El análisis del BTG Pactual sobre el comportamiento del dólar en Argentina sugiere que la moneda estadounidense se mantendrá relativamente estable en las próximas semanas, lo que representa una buena noticia para los viajeros que planean visitar el país. Sin embargo, se anticipa que a partir del segundo semestre del año, el dólar podría comenzar a ganar fuerza, encareciendo así los costos de viaje. Según los analistas Andres Borenstein y Sofia Ordonez, la expectativa es que el dólar suba de manera moderada, alineándose con la inflación, lo que podría impactar en el poder adquisitivo de los turistas.

La situación económica de Argentina es inusual, ya que tanto la cuenta corriente como la cuenta financiera están en superávit. En abril, el saldo de la cuenta corriente fue positivo en 1,33 mil millones de dólares, el mejor resultado desde septiembre del año anterior. Este superávit se debe principalmente a las exportaciones agrícolas y de energía, que han alcanzado niveles récord, así como a un flujo constante de préstamos en dólares dentro del sistema financiero local. Esta dinámica permite al Banco Central acumular reservas sin experimentar una alta volatilidad en el tipo de cambio.

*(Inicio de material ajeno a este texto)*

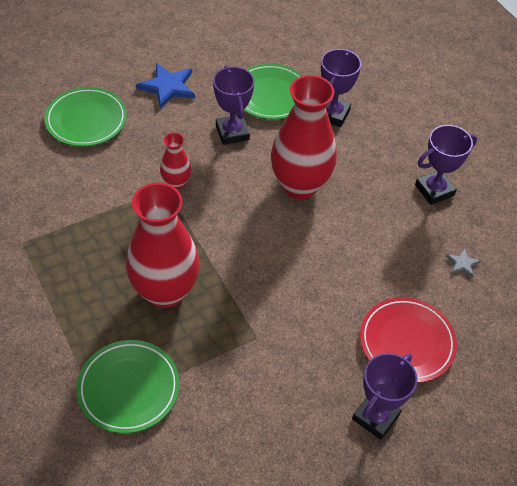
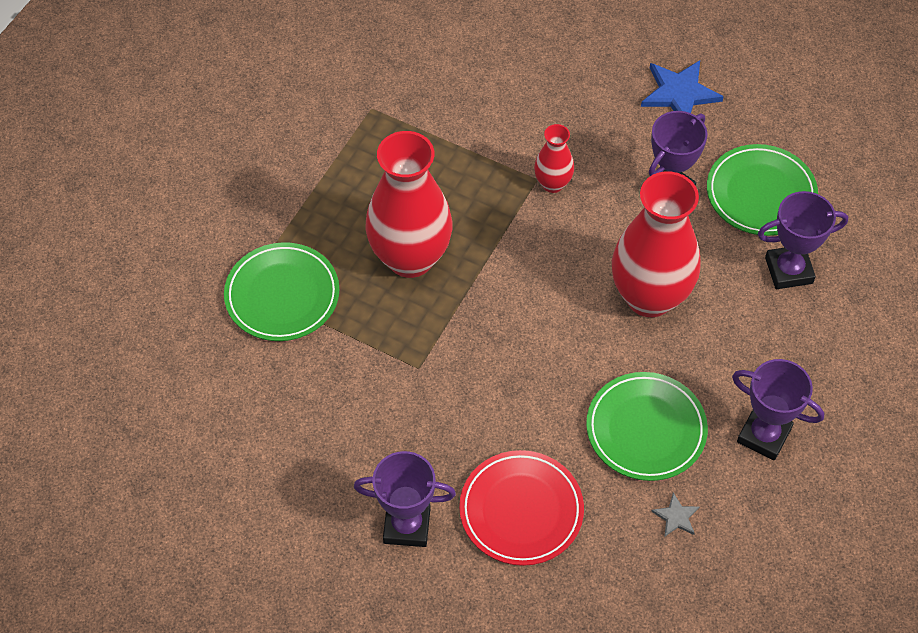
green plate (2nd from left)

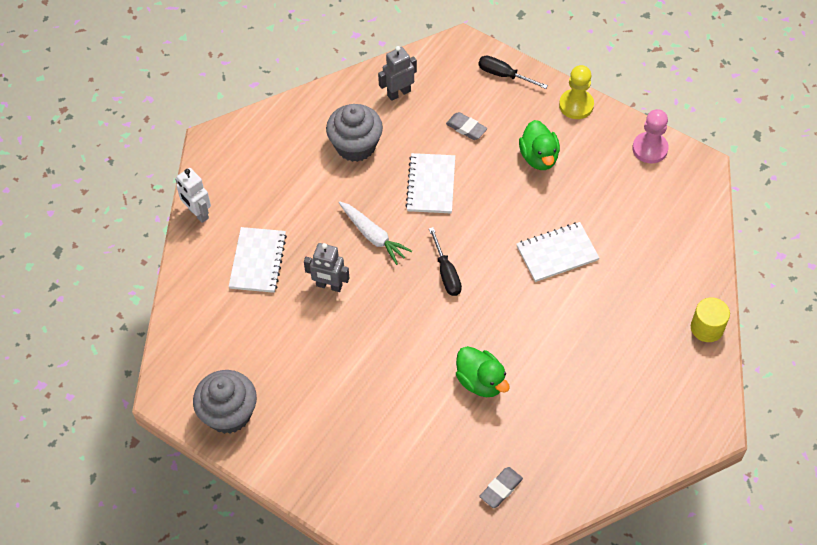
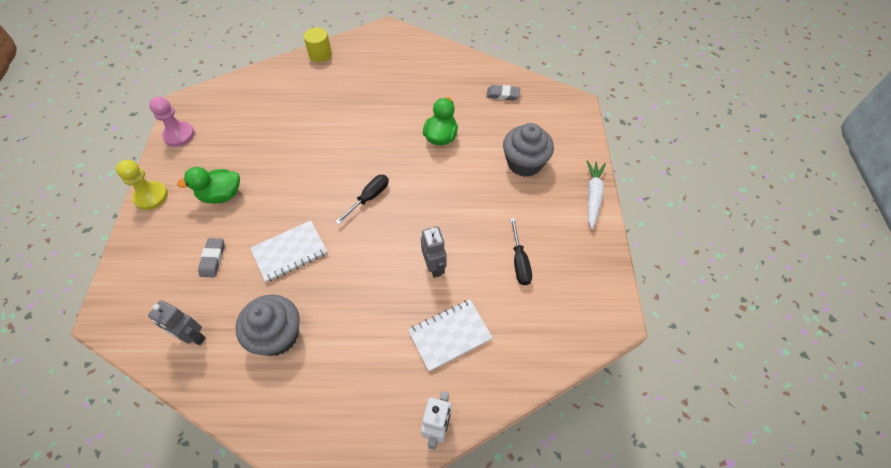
white notebook (3rd from left in the first image)
grey cupcake (2nd from left)
white carrot
black screwdriver (2nd from left)
green duck (1st from left)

Sin embargo, el panorama para los viajeros que planean visitar Argentina en el segundo semestre es menos optimista. El BTG proyecta que el dólar podría cerrar el año en 1.700 pesos argentinos, lo que implicaría un aumento mensual del 2,7% en los próximos siete meses. En un escenario más conservador, si el dólar cierra en 1.650 pesos, el incremento mensual sería del 2,27%. En ambos casos, la apreciación del dólar superaría la inflación proyectada, lo que significa que el peso argentino perdería poder de compra frente a otras monedas, como el real brasileño o el dólar estadounidense.

El Banco Central de Argentina ha jugado un papel crucial en este equilibrio cambiario, comprando 2,63 mil millones de dólares solo en mayo, lo que se alinea con su meta de alcanzar 10 mil millones de dólares en reservas. Para el año, se estima que las compras netas de dólares alcanzarán los 14,8 mil millones. Sin embargo, el sector agrícola, aunque fuerte, ha mostrado un comportamiento curioso: los productores están retrasando la conversión de divisas, lo que ha llevado a que, a pesar de una cosecha récord, se obtengan menos dólares que en años anteriores.

Por otro lado, las elecciones en Argentina, programadas para 2027, añaden un nivel de incertidumbre al mercado cambiario. Los analistas advierten que cuanto antes empiece el ruido electoral, más arriesgada será la situación. La tendencia de los argentinos a dolarizar sus ahorros en momentos de incertidumbre es un factor impredecible que podría afectar el tipo de cambio. En abril, los argentinos compraron 2,36 mil millones de dólares en moneda extranjera, lo que refleja una fuerte demanda por el dólar, a pesar de las altas tasas de interés en pesos.

En resumen, el escenario para los viajeros brasileños es relativamente favorable en el corto plazo, con un tipo de cambio estable y un Banco Central activo. Sin embargo, aquellos que planean viajar en octubre o noviembre deben ser cautelosos, ya que el segundo semestre presenta presiones cambiarias, incertidumbre electoral y una tendencia hacia un dólar más fuerte, lo que podría encarecer significativamente la experiencia de viajar a Argentina.